A collection of stone spear points, with a distinctive groove down the center of each one, has for the longest time been the earliest sign of the earliest Americans. These “Clovis points” appear in 13,000-year-old archaeological sites over most parts of the country, and have led researchers to argue they are the first signs of human habitation.
That barrier has now been broken—by perhaps 2,500 years, according to a team of university scientists that has been digging in the dirt just northwest of Austin, Tex. In a paper published on Thursday in Science, they claim that a group of about 15,000 man-made stone flakes, and 56 actual tools, are as old as 15,500 years and were made by groups of hunter-gatherers who repeatedly came back to a campsite in an area called Buttermilk Creek. “Together with other pre-Clovis sites, this shows people were all over the Americas 15,000 years ago, so it’s time to put ‘Clovis first’ to rest,” says Michael R. Waters, a professor of anthropology at Texas A&M University and the leader of the research team. The date also indicates that full-blown Clovis culture may have evolved from people who crossed a Bering Sea land bridge, carrying something like this older tool kit, thousands of years before Clovis appeared.
The claim has fired up both fans and critics. “This is the smoking point of the smoking flake. It really nails pre-Clovis,” says Daniel H. Sandweiss, a professor of anthropology and climate studies at the University of Maine at Orono who specializes in American prehistory. “Other pre-Clovis sites have all had questions about them, but this has very obvious human artifacts” in layers that are clearly below Clovis layers.
But other scientists have raised questions about the accuracy of the dates in Texas, and also contend the Clovis-first theory has already been discarded by many researchers. “This is really much to do about little,” says Tom D. Dillehay, a professor of anthropology at Vanderbilt University who has worked on a site called Monte Verde in Chile that has been dated—somewhat controversially—at 14,500 years old.
The dating at Buttermilk Creek site does have some problems, says Jon M. Erlandson, a professor of anthropology at the University of Oregon, “but over all the authors have made a reasonable case for a pre-Clovis occupation.”
The tools at the new site lie in a 20-centimeter-thick layer of sediment, directly beneath another layer holding Clovis-type tools. “We found knives and choppers and blades and ‘bladelets,’” says Mr. Waters. They were all bifacial, meaning the toolmakers had knocked chips off of both sides of the stone to shape it. They are similar to tools in the higher Clovis layer, though the Clovis tools showed a more refined manufacturing technique that is seen only with Clovis technology. (There were, however, no classic Clovis points in the higher layer.)
Debate Over Dating Methods
The layer was dated by a technique called optically stimulated luminescence. It used grains of quartz from the lower layer as tiny clocks. Electrons within these grains accumulate in “traps” inside the molecular structure at a steady, clocklike rate, explains Steven L. Forman, a geochronology specialist on the team and a professor at the University of Illinois at Chicago.
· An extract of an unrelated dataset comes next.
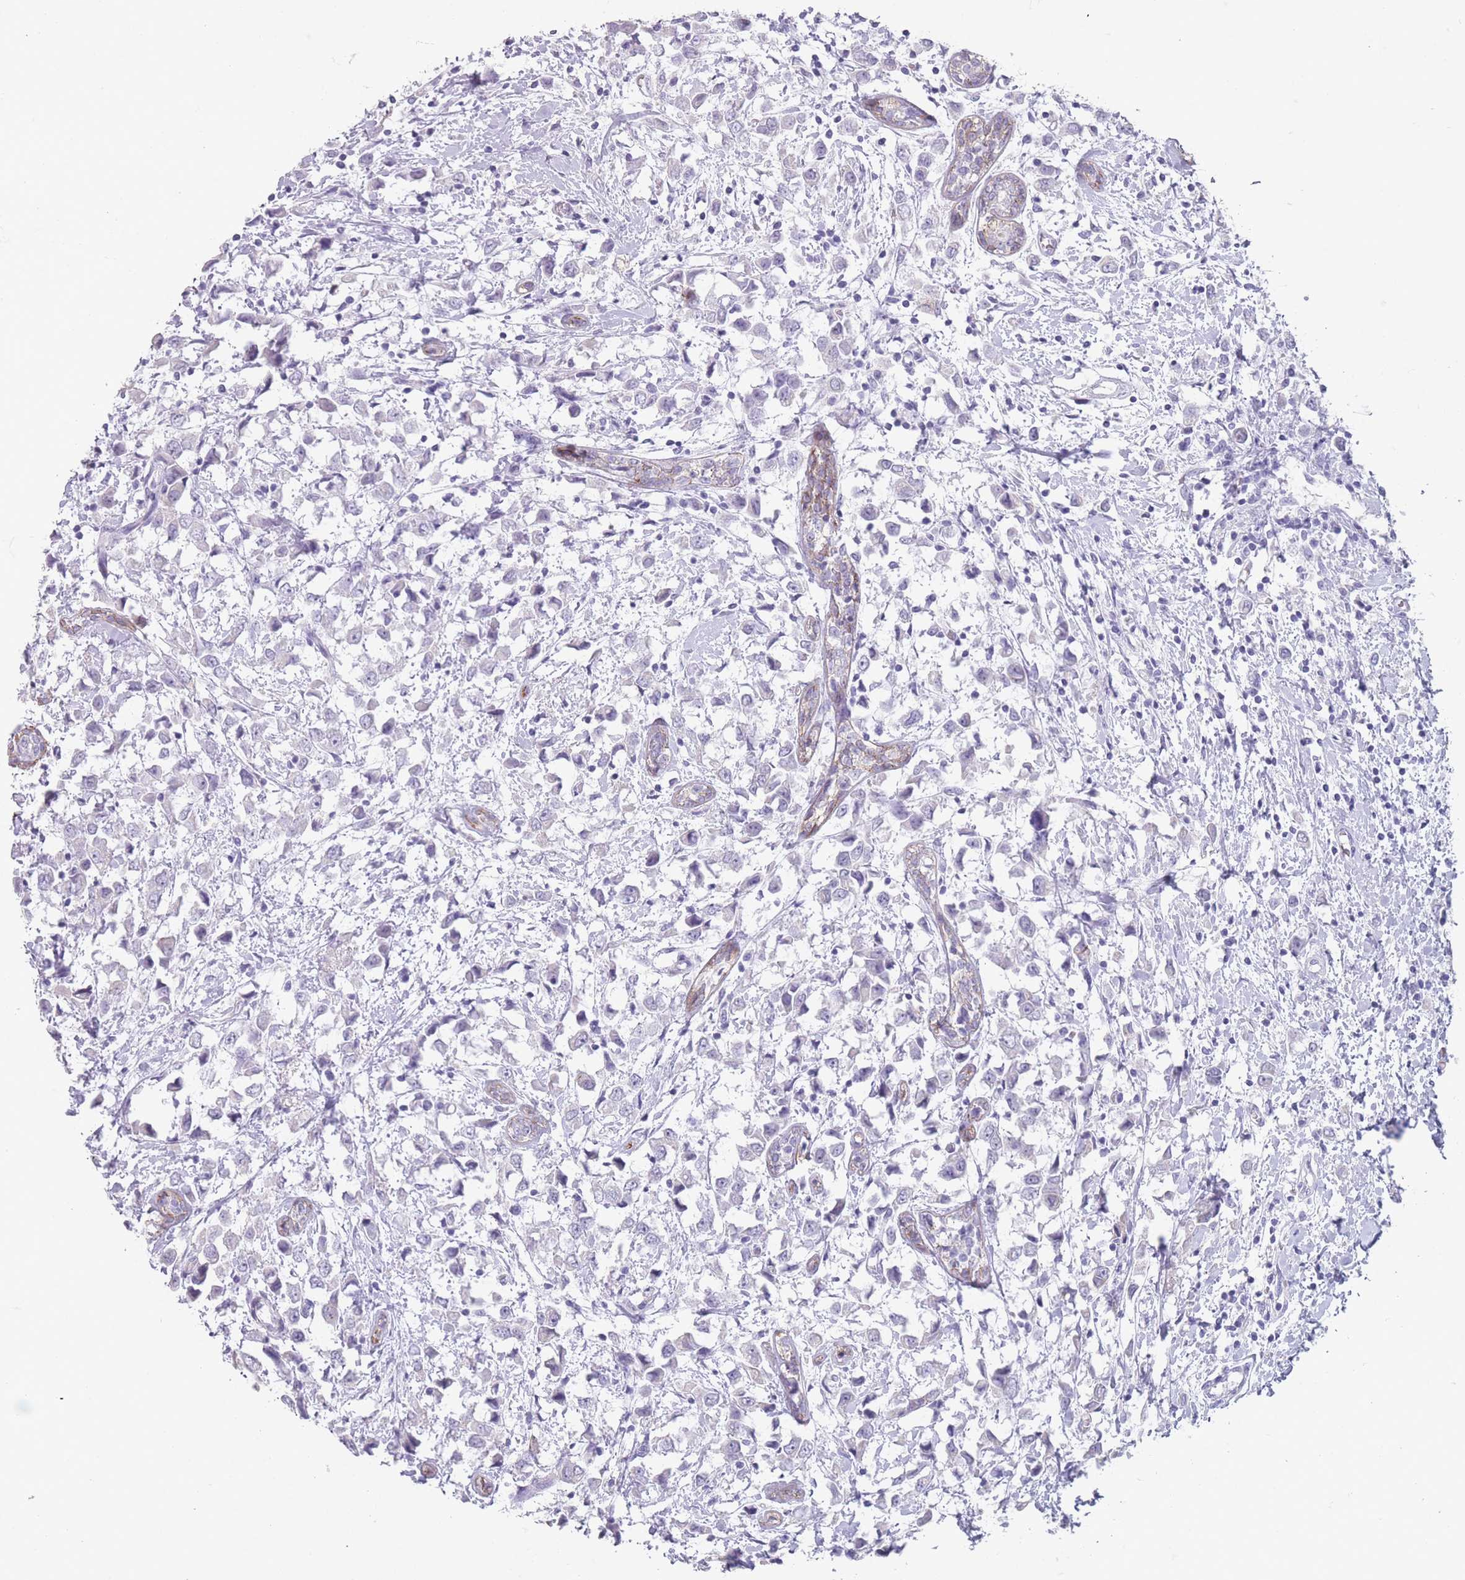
{"staining": {"intensity": "negative", "quantity": "none", "location": "none"}, "tissue": "breast cancer", "cell_type": "Tumor cells", "image_type": "cancer", "snomed": [{"axis": "morphology", "description": "Duct carcinoma"}, {"axis": "topography", "description": "Breast"}], "caption": "Human breast cancer (infiltrating ductal carcinoma) stained for a protein using immunohistochemistry demonstrates no positivity in tumor cells.", "gene": "RHBG", "patient": {"sex": "female", "age": 61}}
Light releases them, so the accumulation indicates how long it has been since the grains last saw the light of day. Scientists measure that electron accumulation by exposing the grains to light in a lab, releasing the particles. In this case, Mr. Forman says, the number of escapees indicated the grains had been buried with the tools between 13,200 and 15,500 years ago, give or take a margin of error of about 1000 years.
That margin is too much for some critics. “It’s a big fudge factor,” says Gary Haynes, a professor of anthropology at the University of Nevada at Reno who has voiced doubts about other pre-Clovis sites. “And they are not dating the artifacts. They are dating the dirt.” Dates on any charred wood from fire hearths, analyzed with different techniques, would be more definitive, agrees Mr. Erlandson, noting that luminescence dates have been variable and questioned at other sites.
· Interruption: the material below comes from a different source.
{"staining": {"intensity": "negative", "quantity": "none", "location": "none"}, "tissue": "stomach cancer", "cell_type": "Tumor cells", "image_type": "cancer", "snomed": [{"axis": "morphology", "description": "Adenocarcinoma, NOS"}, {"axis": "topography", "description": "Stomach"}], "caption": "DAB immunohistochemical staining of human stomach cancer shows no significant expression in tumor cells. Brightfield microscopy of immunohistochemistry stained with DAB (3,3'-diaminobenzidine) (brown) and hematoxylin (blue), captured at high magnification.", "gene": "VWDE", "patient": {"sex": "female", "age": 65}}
Mr. Forman responds that the team was very conservative in its dating estimates; in addition, the researchers got consistent dates from a variety of samples taken from different areas at the site. And there was no charred wood, so other dating techniques could not be used. “Science is a progress report,” Mr. Forman says. “I hope that other people will get out and do better.”
Actually, the team has already done a pretty good job, says David G. Anderson, a professor of anthropology at the University of Tennessee at Knoxville. It has multiple lines of research, adding analysis of the artifact-shaping methods and the sequence of the tool-bearing layers to the sediment dating “which combine to provide pretty convincing evidence of human occupation,” he says.
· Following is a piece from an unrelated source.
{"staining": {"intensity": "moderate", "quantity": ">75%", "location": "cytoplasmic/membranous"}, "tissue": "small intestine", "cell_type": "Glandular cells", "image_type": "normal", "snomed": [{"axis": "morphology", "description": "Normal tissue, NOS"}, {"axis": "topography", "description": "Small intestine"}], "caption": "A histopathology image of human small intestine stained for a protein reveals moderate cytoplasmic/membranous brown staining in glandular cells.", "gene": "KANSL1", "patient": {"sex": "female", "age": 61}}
If the dates are correct, says Mr. Sandweiss, they help to clear up a Clovis puzzle. At 13,000 years ago, the continent was getting significantly colder, “so why would people show up just as the climate got worse?” But earlier, at 14,000 to 15,000 years ago, the Americas were warmer, he says, “and would have been a more hospitable place.” As for the dating, he says, “even if its off by a millennium it doesn’t matter. It’s still enough to break the Clovis barrier.”